Each stage of the industrial agrifood chain is run by few companies: 5–10 companies in each industry control more than than half of the global market. The greatest change in the agrifood industry in recent years was the emergence of US Big Tech giants (known as GAFAM, an acronym for their names before trade name changes: Google, Amazon, Facebook, Apple, Microsoft) along with the Chinese companies Alibaba and Tencent.

More and more, the companies that call the shots regarding agrifood production, supply, and markets do not have a background in or knowledge of the industry. The fact that the main interest of transnational agribusiness is not food production, but profit, gains new meanings as equally or more unscrupulous companies join in, with the immediate goal of collecting as much data as possible to sell information and forms to manipulate food production and consumer behavior among big social groups.

What Shoshana Zuboff called surveillance capitalism has, therefore, its “surveillance agriculture” version. What we eat, how and where it is produced and marketed are key information about rural areas and society at large.

Therefore, digital platforms are not only targeting big landowners and industrial farming. To collect more data on the countryside and food processes, there is a vast range of trade offers and features to engage small-scale and peasant farming, which represents the majority of the rural population.

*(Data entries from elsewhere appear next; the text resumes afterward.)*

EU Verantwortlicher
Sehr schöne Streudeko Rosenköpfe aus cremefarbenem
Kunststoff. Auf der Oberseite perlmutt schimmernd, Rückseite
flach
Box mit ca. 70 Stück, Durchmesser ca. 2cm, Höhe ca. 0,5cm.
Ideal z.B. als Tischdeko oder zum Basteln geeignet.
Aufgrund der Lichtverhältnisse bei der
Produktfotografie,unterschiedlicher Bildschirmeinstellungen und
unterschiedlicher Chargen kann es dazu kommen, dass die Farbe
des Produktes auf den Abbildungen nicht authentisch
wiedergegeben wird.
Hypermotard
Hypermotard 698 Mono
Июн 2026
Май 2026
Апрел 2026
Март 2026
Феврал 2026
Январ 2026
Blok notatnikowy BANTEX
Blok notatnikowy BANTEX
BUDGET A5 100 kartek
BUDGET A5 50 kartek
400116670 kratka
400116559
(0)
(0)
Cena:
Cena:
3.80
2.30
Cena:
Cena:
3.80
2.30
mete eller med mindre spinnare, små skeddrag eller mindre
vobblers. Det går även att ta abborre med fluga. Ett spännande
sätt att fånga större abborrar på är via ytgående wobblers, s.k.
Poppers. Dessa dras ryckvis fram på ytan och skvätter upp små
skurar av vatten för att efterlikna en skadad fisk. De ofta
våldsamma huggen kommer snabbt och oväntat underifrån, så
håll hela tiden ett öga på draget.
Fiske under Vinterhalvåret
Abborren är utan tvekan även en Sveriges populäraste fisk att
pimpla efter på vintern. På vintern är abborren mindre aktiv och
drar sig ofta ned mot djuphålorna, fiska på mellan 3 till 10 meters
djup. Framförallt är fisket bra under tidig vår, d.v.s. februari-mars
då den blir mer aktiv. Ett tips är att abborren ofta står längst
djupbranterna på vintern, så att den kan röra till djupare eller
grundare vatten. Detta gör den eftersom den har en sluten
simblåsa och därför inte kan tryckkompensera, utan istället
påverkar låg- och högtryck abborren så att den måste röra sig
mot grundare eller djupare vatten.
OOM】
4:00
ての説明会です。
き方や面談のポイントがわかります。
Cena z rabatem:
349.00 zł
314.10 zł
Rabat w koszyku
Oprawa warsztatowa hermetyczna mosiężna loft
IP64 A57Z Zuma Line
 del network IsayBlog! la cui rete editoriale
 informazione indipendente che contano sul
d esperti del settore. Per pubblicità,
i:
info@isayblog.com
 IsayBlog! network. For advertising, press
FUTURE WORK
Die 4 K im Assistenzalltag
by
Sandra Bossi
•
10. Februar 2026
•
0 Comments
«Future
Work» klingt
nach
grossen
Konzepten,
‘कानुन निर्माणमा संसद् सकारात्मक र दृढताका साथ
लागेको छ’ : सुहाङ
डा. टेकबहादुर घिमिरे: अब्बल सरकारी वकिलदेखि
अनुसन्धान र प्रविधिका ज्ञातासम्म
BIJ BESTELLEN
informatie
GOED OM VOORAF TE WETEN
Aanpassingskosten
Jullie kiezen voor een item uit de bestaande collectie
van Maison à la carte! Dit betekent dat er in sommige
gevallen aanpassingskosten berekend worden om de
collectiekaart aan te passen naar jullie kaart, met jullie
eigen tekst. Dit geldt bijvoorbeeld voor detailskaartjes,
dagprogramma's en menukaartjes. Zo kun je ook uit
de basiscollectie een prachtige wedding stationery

Introducing digital platforms solidifies the dependence of all scale farmers on big companies through contracts that force them to use their products and farming management. This is something that already happened in the past, but as resources go digital, it significantly expands. Moreover, now the new business is that oligopolies take an infinite amount of data points about each field (including land, forests, water, territories), gaining knowledge of production, seeds, soil and crop management, marketing, and consumer eating habits. Far from providing “services” to peasant communities, they subject these communities to massive extraction of information which, once “datafied” and interpreted by their algorithms, becomes commodities that allow companies to make more profits and further control them.

___________________________

Silvia Ribeiro lives in Mexico. She is a Uruguayan researcher, environmental activist, a member of the Action Group on Erosion Technology and Concentration (ETC Group).